Improvisational Theater

Friday, October 26, 2012

Be Alive in This

As long as I can remember my father has asked his students to find a state of "relaxed readiness" in their improv work.  I can't say how he came to that term, but I can say it's one of my favorites and that I have adopted it as both a personal mantra and a teaching tool.  The term means just as it states: Be calm and confidant while also aware of everything and ready for anything. Simple. Yes, if you're a Buddhist monk.And even a Buddhist monk works hard to get there.  No one is born directly into Nirvana, (or something like that).

Relaxed readiness is a skill some achieve quickly and with grace and others tumble over for years, some never actualizing it at all.  We come to the improv culture, wholly indoctrinated in a wildly different way of seeing, feeling and being.  We are asked as we learn to improvise to shed this skin, pull apart our wiring, let down all of our walls and open ourselves to YES AND!  And we do our very best to do that, because we are eager and enthusiastic, most of us.  But when we are beginning to navigate scene work, to build stories, to create whole worlds from scratch, and when we are doing this with other people who come from other backgrounds with minds as full as our own... well, it's hard to be relaxed. 

The excited tension in our bodies manifests itself in different ways for everyone, so there is not one simple answer for overcoming it.  Some are tense because they are aiming for a specific predetermined target and they're struggling to keep everyone straddling their arrow. Some are just sure they'll fuck it up for everyone else, so their tension draws their jaw closed tight and makes their bodies stiff.  Some are so tense that their lose all control and every single thought they've ever had races out of them, they're arms flailing wildly in desperation.  (I've always liked those guys because I really get that.  You're scared? Freak out. It makes sense to me.) The tension tightens the muscles in our body, it stifles our ability to truly listen to what's around us, to see and feel what others are doing. It closes that magic portal between the improviser and the universe, from which all the gifts fall.  So there we are, disconnected and often disenchanted, creating disconnected, disenchanting scene work. Unless we find the sweet spot, the improv honey hole of emotional and creative balanced, "relaxed readiness".
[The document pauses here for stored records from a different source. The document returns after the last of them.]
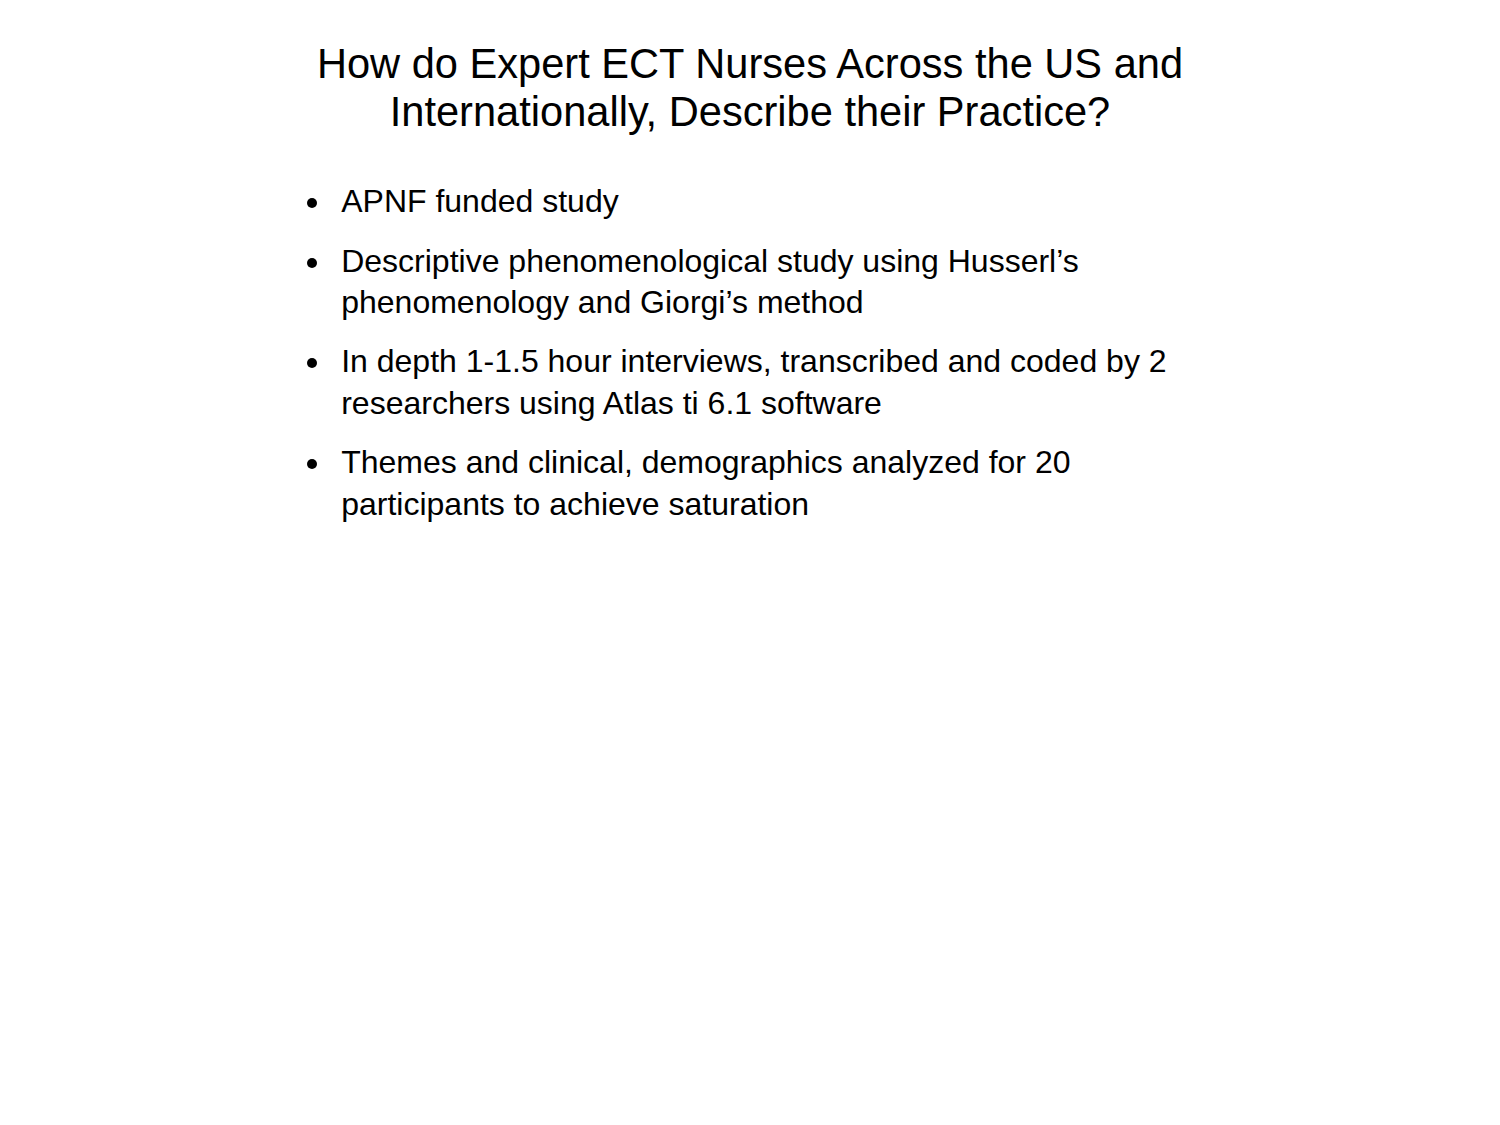How do Expert ECT Nurses Across the US and Internationally, Describe their Practice?
APNF funded study
Descriptive phenomenological study using Husserl’s phenomenology and Giorgi’s method
In depth 1-1.5 hour interviews, transcribed and coded by 2 researchers using Atlas ti 6.1 software
Themes and clinical, demographics analyzed for 20 participants to achieve saturation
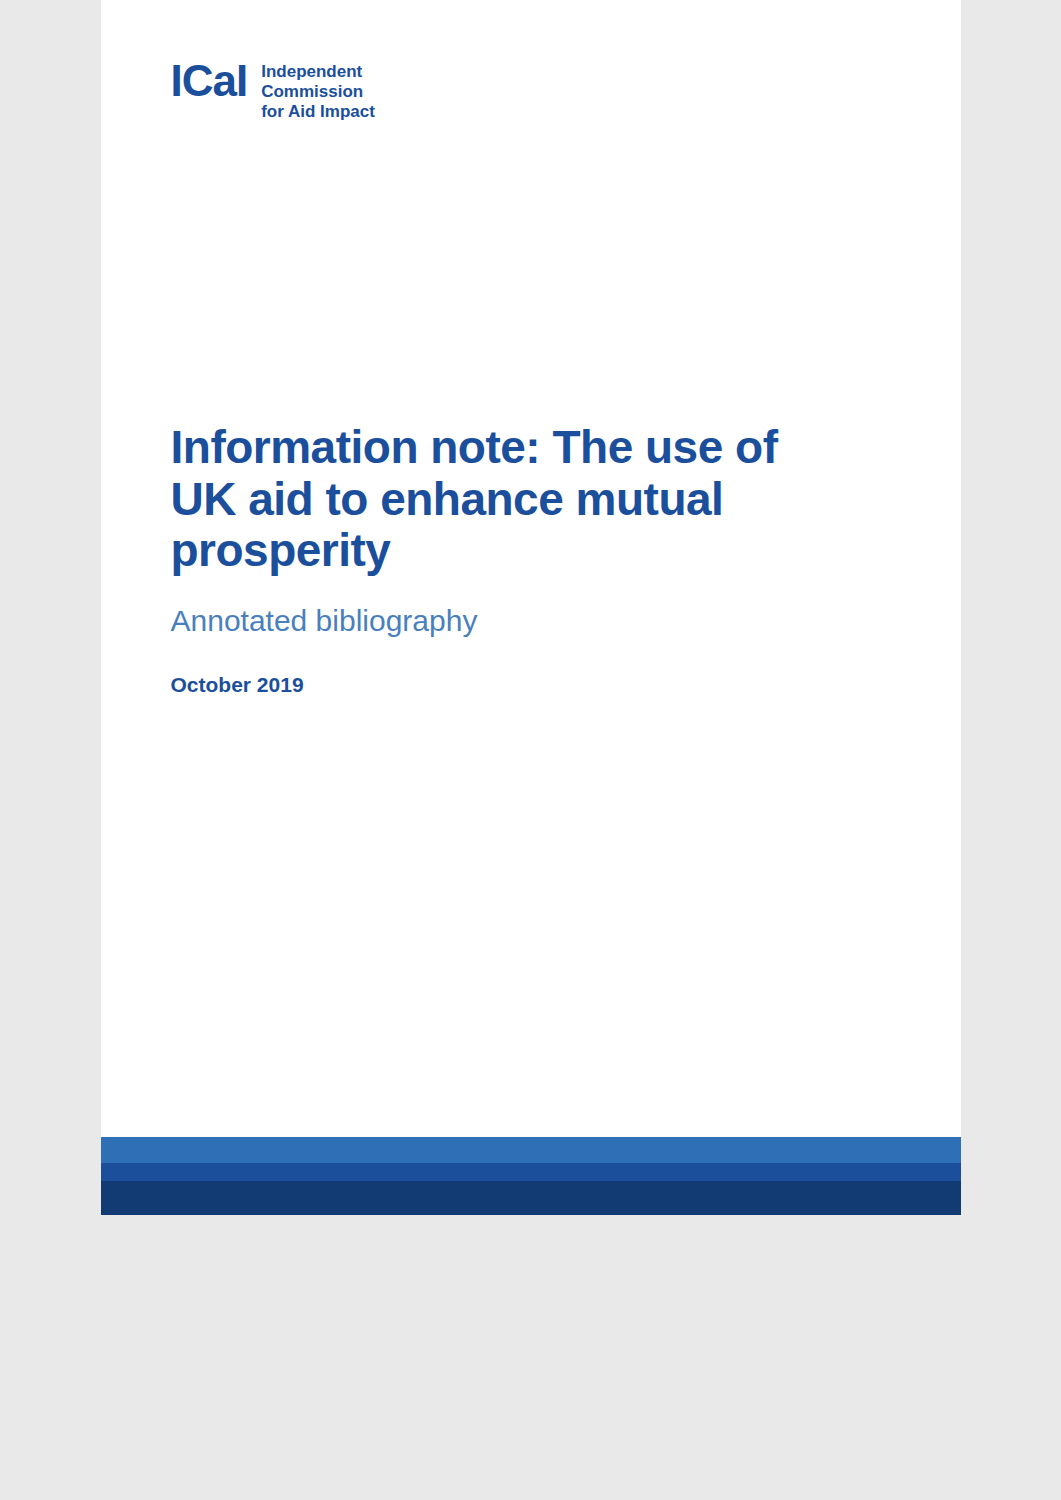ICaI
Independent
Commission
for Aid Impact
Information note: The use of UK aid to enhance mutual prosperity
Annotated bibliography
October 2019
As I said before, there is no one way to achieve "relaxed readiness".  But for me the path is lined with trust and commitment.  When I step on stage I TRUST my partner, I TRUST our ability to create together, I TRUST the audience, the stage, the air I breath, and most of all I trust myself to be calm.  And then I am.  Then once a story begins to unfold, I COMMIT. I COMMIT to my partner, I COMMIT to our creation, I COMMIT to the audience, to the stage, to the air I breath.  I COMMIT to the character I am playing, running everything I see, say and do through a filter of who they are, how they move and think, what they need. And then I am aware.  With every offer, every move and exchange, I LISTEN.  I LISTEN with my whole body. And I only respond through that character filter because that character knows all the answers, it is their story, their experience after all.  I am relaxed into the work, and I am ready for anything.I know when I've reached this place because I feel more ALIVE here that at any other time.  Which leads me to another mantra I cherish, a mantra I often say to myself right before hitting the stage, right before teaching a class, right as my day begins, "BE ALIVE IN THIS".